Task inputs |
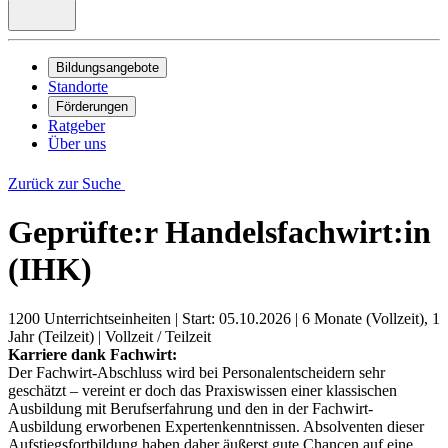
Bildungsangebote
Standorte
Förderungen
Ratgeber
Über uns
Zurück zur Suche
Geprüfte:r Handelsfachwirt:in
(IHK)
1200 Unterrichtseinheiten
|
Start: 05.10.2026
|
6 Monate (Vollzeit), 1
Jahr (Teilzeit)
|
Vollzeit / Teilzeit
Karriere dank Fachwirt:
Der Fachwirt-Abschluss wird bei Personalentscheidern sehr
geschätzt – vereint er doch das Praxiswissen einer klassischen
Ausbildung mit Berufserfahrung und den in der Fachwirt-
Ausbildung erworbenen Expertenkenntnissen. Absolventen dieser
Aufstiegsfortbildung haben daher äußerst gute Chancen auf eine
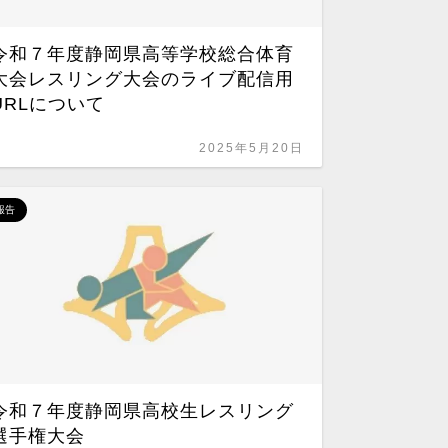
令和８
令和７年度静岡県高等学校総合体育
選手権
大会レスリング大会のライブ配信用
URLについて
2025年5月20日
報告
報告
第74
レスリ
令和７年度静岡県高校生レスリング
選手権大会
...
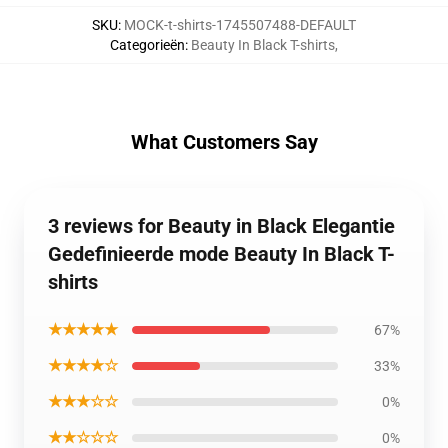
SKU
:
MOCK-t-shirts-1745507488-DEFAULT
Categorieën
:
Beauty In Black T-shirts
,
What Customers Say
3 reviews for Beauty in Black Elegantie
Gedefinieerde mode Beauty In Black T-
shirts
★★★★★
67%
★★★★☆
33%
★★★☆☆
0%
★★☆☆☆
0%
* * *
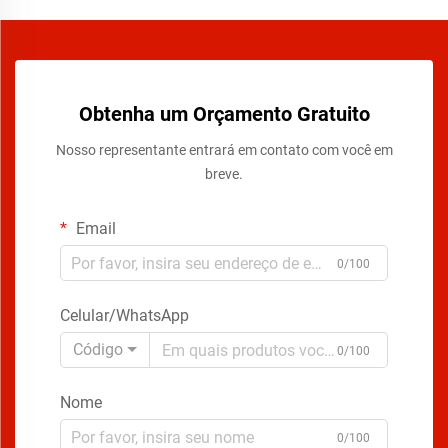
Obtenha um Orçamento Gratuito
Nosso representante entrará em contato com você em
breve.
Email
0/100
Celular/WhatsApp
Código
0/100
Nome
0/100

About this task | Each line containing the word "Vollzeit" must be pulled from the listing and copied.

Response to this exercise |
6 Monate (Vollzeit), 1
Vollzeit / Teilzeit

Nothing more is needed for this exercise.